# Catapult tubing



## truck (Apr 12, 2004)

Anybody know where to get some locally?I let it slip my mind about getting some new for this yr and am on vacation next week .want to spend allot of time catching the LMR drag screamers


----------



## Lewzer (Apr 5, 2004)

What kind of rubber is it? Neoprene?


----------



## truck (Apr 12, 2004)

Lewzer said:


> What kind of rubber is it? Neoprene?


I think thats what it is.I would call it large surgical tubing.


----------



## Lewzer (Apr 5, 2004)

Too far for you but right around the corner for me. Both are Akron.

http://www.hygenic.com/natural-rubber-tubing.aspx

http://www.primelineindustries.com/latex-tubing-specsht.htm




http://www.thomasnet.com/products/rubber-tubing-88668421-1.html


How much do you need? I might be able to get ahold of some. I'm going to check now. Should be pretty cheap to mail.
Also what I/O diameter?


----------



## fishfrye (May 1, 2009)

Probly a dumb question but why a Catapult?


----------



## truck (Apr 12, 2004)

fishfrye said:


> Probly a dumb question but why a Catapult?
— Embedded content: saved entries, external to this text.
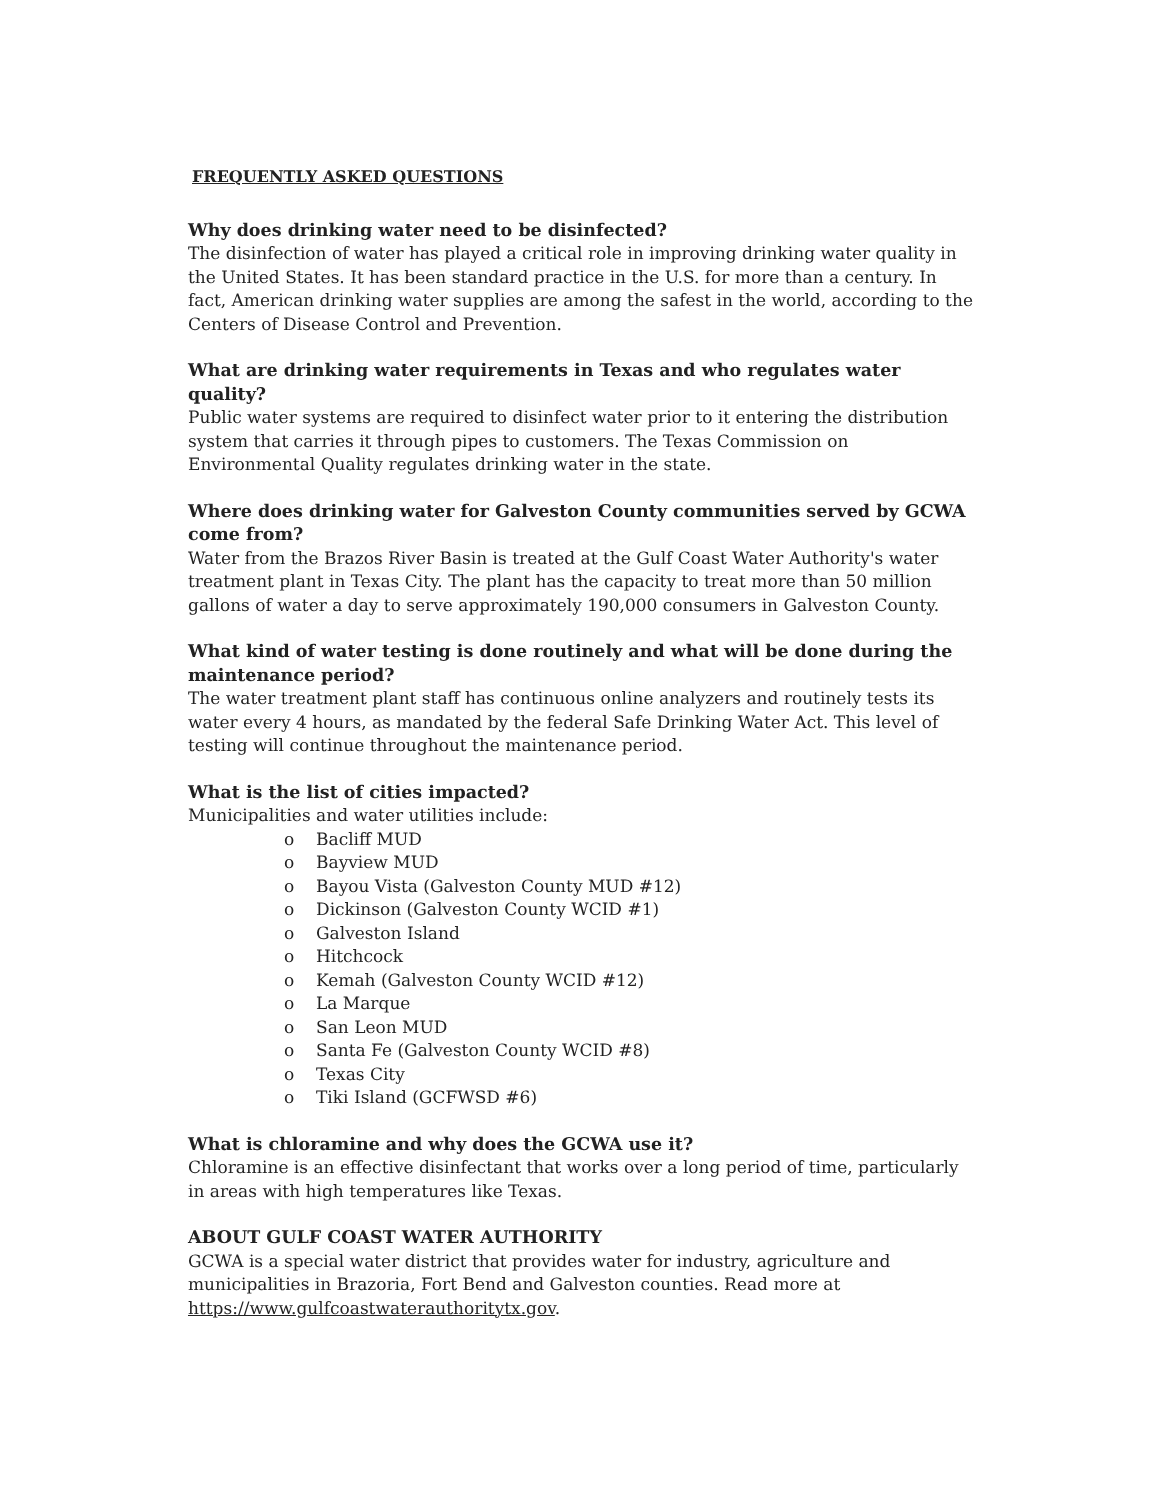FREQUENTLY ASKED QUESTIONS
Why does drinking water need to be disinfected?
The disinfection of water has played a critical role in improving drinking water quality in the United States. It has been standard practice in the U.S. for more than a century. In fact, American drinking water supplies are among the safest in the world, according to the Centers of Disease Control and Prevention.
What are drinking water requirements in Texas and who regulates water quality?
Public water systems are required to disinfect water prior to it entering the distribution system that carries it through pipes to customers. The Texas Commission on Environmental Quality regulates drinking water in the state.
Where does drinking water for Galveston County communities served by GCWA come from?
Water from the Brazos River Basin is treated at the Gulf Coast Water Authority's water treatment plant in Texas City. The plant has the capacity to treat more than 50 million gallons of water a day to serve approximately 190,000 consumers in Galveston County.
What kind of water testing is done routinely and what will be done during the maintenance period?
The water treatment plant staff has continuous online analyzers and routinely tests its water every 4 hours, as mandated by the federal Safe Drinking Water Act. This level of testing will continue throughout the maintenance period.
What is the list of cities impacted?
Municipalities and water utilities include:
o Bacliff MUD
o Bayview MUD
o Bayou Vista (Galveston County MUD #12)
o Dickinson (Galveston County WCID #1)
o Galveston Island
o Hitchcock
o Kemah (Galveston County WCID #12)
o La Marque
o San Leon MUD
o Santa Fe (Galveston County WCID #8)
o Texas City
o Tiki Island (GCFWSD #6)
What is chloramine and why does the GCWA use it?
Chloramine is an effective disinfectant that works over a long period of time, particularly in areas with high temperatures like Texas.
ABOUT GULF COAST WATER AUTHORITY
GCWA is a special water district that provides water for industry, agriculture and municipalities in Brazoria, Fort Bend and Galveston counties. Read more at https://www.gulfcoastwaterauthoritytx.gov.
No dumb ?s around here!It is a slingshot for shooting chum out to where u fishdon't know y they r called a catapult?


----------



## Lewzer (Apr 5, 2004)

The box should arrive on Friday. I think its UPS two day delivery. Heck you're only Cincinnati so it may be there tomorrow. If that was a work address keep an eye out for a box addressed to Daryl Truck (don't know your last name...)


----------



## fishfrye (May 1, 2009)

Truck, thanks!!! sounds pretty cool!!! would it be the same setup as a Squirrle launcher? haha!!!! good luck!!


----------